▶ **Records to use**:
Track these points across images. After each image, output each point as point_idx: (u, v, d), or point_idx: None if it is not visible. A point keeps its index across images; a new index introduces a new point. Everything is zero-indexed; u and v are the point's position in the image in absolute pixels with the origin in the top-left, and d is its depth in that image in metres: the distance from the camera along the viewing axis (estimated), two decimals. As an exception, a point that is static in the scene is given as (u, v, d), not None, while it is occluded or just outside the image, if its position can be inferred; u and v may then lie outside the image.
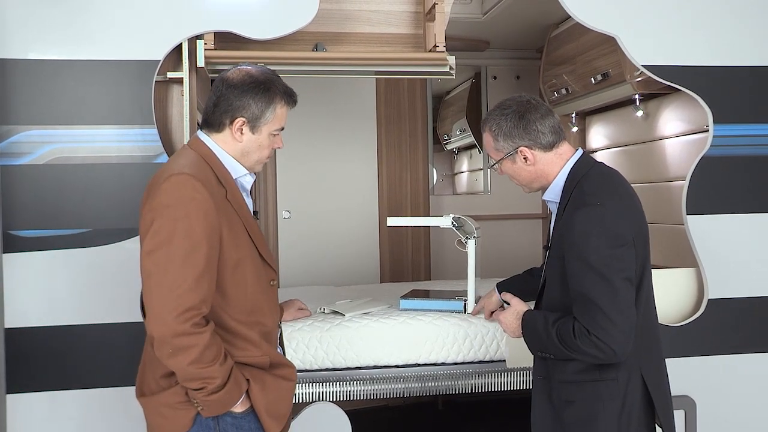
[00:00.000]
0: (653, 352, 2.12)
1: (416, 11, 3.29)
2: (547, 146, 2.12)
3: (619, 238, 1.95)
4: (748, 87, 3.04)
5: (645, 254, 2.07)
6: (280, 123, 2.01)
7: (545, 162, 2.13)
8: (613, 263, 1.92)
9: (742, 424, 3.07)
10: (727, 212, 3.03)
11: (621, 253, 1.94)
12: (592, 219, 1.96)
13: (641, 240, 2.05)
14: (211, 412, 1.85)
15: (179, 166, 1.88)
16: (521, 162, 2.14)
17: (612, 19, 2.97)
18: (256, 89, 1.95)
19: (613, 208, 1.98)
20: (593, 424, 2.02)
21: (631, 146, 4.15)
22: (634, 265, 1.98)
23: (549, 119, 2.13)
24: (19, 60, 2.65)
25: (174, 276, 1.77)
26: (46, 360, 2.68)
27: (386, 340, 2.77)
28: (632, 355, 1.99)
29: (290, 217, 4.94)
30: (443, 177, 5.95)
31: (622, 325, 1.91)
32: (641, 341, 2.03)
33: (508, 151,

▶ **Problem**: Copy out every line from the one containing "26: (46, 360, 2.68)" to the end of the material, both ends included.

▶ **Response to this task**:
26: (46, 360, 2.68)
27: (386, 340, 2.77)
28: (632, 355, 1.99)
29: (290, 217, 4.94)
30: (443, 177, 5.95)
31: (622, 325, 1.91)
32: (641, 341, 2.03)
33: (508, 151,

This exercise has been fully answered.